Scott still has a score to settle at the Open

Adam Scott says he still has a score to settle with the Open despite making brilliant amends in becoming the first Australian to win the Masters.

Scott arrived at Muirfield late on Thursday last week and played a first full practice round on Friday using John ‘Ronnie’ Roberts and the caddy to Brett Rumford, and winner earlier this year of the back-to-back Ballantine’s Championship and Volvo China Open.

Adam Scott Adam Scott still has a score to settle at the Open (Credit: Getty Images)

It’s the second occasion in three years Scott has drawn on Roberts as the Bournemouth-born bagman helped out Scott at Royal St. George’s two years ago and also ahead of the arrival of Scott’s regular caddy, Steve Williams who arrived Sunday at Muirfield to take over the duties of Scott’s full-time caddy.

“Adam was delighted with the set-up of the course and remarked how fair it is,” said Ronnie.

“He played nine holes in the morning then had some lunch and we did the back nine after lunch. Adam had his coach, Brad Malone with him and played with Tim Clark.”

“But it was just great for me to be to able to help out the current Masters champion and offer him with another set of eyes ahead of the championship as I did for Adam two years ago, and also on Friday at Royal St. George’s before Steve arrived.”

Scott is competing in his 14th Open Championship since making his debut in 2000.

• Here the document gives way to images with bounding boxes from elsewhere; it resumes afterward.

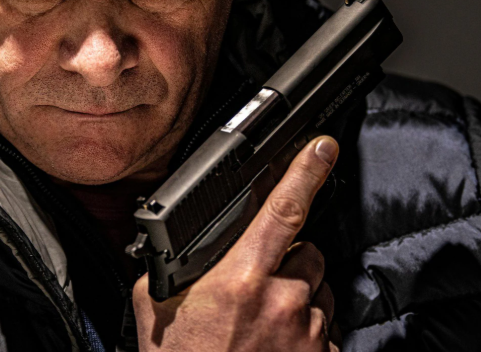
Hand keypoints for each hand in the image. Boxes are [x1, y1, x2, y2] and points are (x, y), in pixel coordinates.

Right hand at [133, 136, 340, 350]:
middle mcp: (283, 299)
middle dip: (288, 259)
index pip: (284, 209)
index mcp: (241, 278)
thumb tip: (172, 247)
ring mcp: (307, 331)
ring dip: (297, 295)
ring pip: (317, 290)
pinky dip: (304, 331)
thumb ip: (171, 268)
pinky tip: (274, 346)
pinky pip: (323, 329)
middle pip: (306, 251)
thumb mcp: (157, 307)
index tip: (322, 148)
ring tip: (262, 322)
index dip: (306, 171)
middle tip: (257, 285)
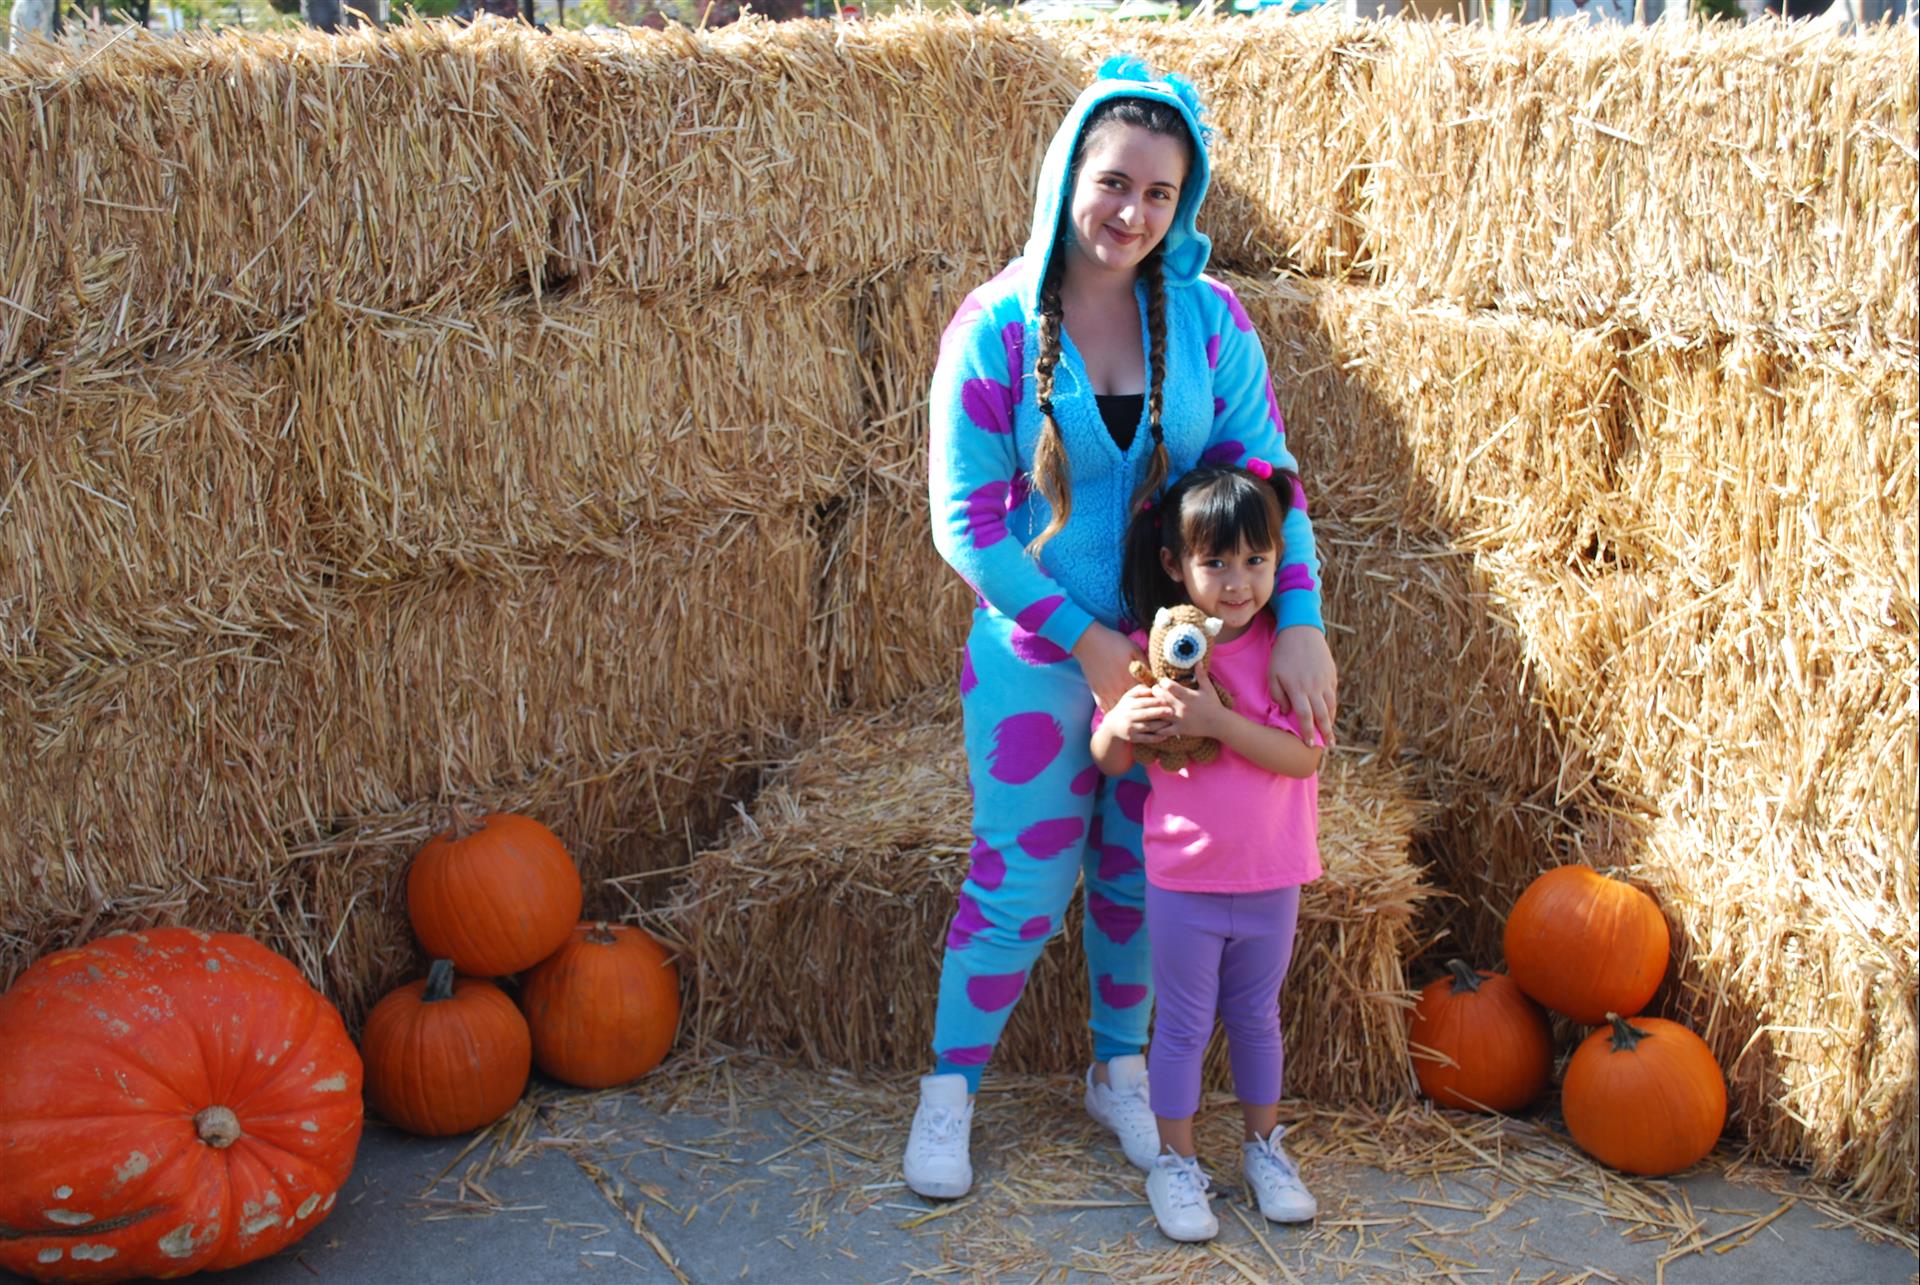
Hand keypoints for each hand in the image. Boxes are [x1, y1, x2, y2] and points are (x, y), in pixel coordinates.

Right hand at [1072, 623, 1147, 712]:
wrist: (1089, 642)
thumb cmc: (1114, 643)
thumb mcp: (1134, 650)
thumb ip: (1145, 664)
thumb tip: (1154, 675)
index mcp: (1129, 678)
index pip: (1146, 695)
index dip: (1154, 698)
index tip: (1159, 699)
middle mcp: (1118, 688)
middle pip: (1134, 706)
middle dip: (1144, 709)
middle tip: (1151, 710)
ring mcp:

Last year at Royal Lytham and St. Annes was the closest Scott came to a first Major Championship win leading by four heading to the final round but then self-destructing to bogey his closing four holes and ‘gift’ a second claret jug to good friend, Ernie Els.

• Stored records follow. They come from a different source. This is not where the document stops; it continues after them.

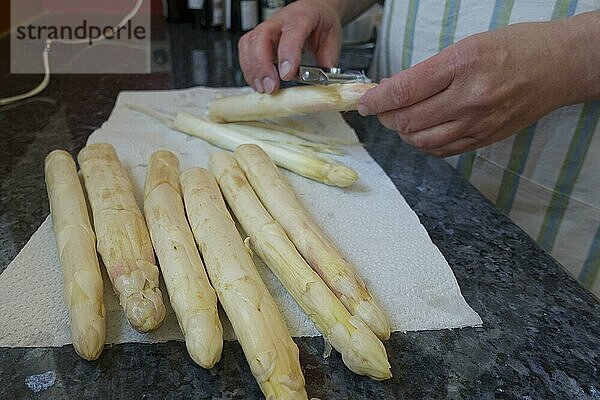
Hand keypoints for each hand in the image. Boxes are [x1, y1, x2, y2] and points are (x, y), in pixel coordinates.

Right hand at [238, 0, 342, 93]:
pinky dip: (248, 69)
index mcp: (302, 16)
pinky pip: (245, 51)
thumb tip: (323, 80)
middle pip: (261, 37)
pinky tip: (257, 82)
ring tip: (263, 88)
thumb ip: (328, 59)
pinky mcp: (258, 38)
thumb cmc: (321, 22)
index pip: (291, 32)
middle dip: (263, 66)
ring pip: (249, 44)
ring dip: (253, 70)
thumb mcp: (333, 38)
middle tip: (271, 87)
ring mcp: (266, 29)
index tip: (287, 75)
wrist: (314, 11)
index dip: (287, 54)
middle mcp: (280, 21)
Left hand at [358, 20, 591, 156]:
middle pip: (408, 120)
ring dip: (403, 132)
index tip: (364, 101)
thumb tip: (394, 90)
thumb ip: (429, 71)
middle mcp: (469, 98)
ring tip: (401, 119)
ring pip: (421, 141)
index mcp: (462, 66)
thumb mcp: (467, 45)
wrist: (559, 66)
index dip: (375, 100)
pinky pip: (442, 151)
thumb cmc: (516, 48)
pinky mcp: (484, 139)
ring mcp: (478, 123)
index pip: (404, 91)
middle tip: (381, 109)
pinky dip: (423, 144)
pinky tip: (422, 131)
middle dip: (386, 117)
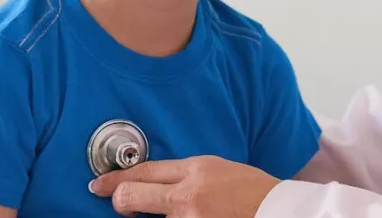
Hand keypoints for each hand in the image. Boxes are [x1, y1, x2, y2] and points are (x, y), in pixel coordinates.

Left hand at [88, 156, 278, 217]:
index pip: (143, 172)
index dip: (115, 180)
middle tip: (121, 206)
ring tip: (174, 213)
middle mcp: (188, 198)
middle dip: (121, 202)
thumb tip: (154, 181)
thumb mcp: (218, 169)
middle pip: (132, 197)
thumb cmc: (255, 192)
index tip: (99, 186)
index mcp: (195, 171)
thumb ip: (185, 174)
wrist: (281, 213)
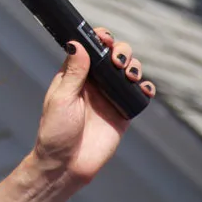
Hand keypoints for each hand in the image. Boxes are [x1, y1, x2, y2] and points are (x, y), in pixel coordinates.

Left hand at [30, 28, 156, 187]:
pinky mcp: (123, 112)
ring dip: (134, 66)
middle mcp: (94, 82)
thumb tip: (77, 43)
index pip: (90, 48)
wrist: (66, 164)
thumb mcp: (61, 98)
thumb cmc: (56, 131)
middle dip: (121, 51)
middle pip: (113, 55)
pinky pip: (138, 95)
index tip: (104, 37)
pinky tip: (143, 88)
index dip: (99, 39)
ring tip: (129, 74)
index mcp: (75, 74)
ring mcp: (109, 96)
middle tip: (118, 60)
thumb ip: (73, 72)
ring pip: (128, 71)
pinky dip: (145, 88)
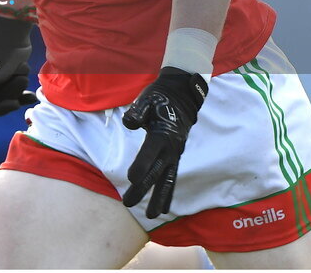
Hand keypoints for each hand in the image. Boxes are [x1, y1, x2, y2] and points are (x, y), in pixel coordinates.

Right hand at [0, 14, 36, 118]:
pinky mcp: (5, 80)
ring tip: (23, 71)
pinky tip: (31, 94)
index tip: (15, 104)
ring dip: (18, 86)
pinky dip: (24, 94)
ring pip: (7, 99)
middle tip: (22, 79)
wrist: (14, 35)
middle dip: (12, 92)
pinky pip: (14, 96)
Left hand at [121, 67, 207, 217]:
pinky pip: (171, 177)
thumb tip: (129, 123)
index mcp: (162, 134)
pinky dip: (168, 193)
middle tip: (128, 203)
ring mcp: (175, 154)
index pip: (150, 153)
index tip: (132, 179)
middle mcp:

“I haven’t won the Open just because of the Masters, and I still miss out on that,” he said.

“I got into Muirfield late afternoon on Thursday and it’s the first time I’ve been back there since 2002 so I am really looking forward to the week and trying to get myself in a similar kind of situation, and a chance to win the Open.

“The hardest thing about next week is going to be the expectations. But, I believe it, I will trying to redeem myself for Lytham.”

Like Rory McIlroy a year earlier, Scott made amends just two majors later in becoming the first-ever Australian in the 77-year history of the Masters to be fitted with an Augusta National green jacket.

After his Lytham meltdown Scott kept a very low profile high up in the Swiss Alps and his chalet apartment overlooking the Crans-sur-Sierre course and venue each year of the Omega European Masters.

There was not breaking down doors or kicking any cat. In fact, Scott even found his way to the practice range at Crans to work on his game ahead of his defence of the WGC – Bridgestone Invitational.

“It’s more apparent to me now, as it’s a year on, that you were all surprised that I wasn’t shattered after Lytham and if I’d watched someone else do what I did, it would have been devastating but honestly that’s not how I felt,” said Scott.

“When I changed my plan with regards to preparing to play well in the majors, I took the result out of the equation; it was more about the process.

“So, essentially at the Open, I had achieved my goal; in my head I had won already won. The result really wasn’t the judge of whether I had succeeded or failed.”

Scott is among 11 Australians who will be teeing up at Muirfield including Australia’s previous Major before Scott in Geoff Ogilvy who captured the 2006 US Open.

Other Australians competing include Jason Day, Marcus Fraser, Steven Jeffress, Brendan Jones, Marc Leishman, Brett Rumford, John Senden, Peter Senior and John Wade.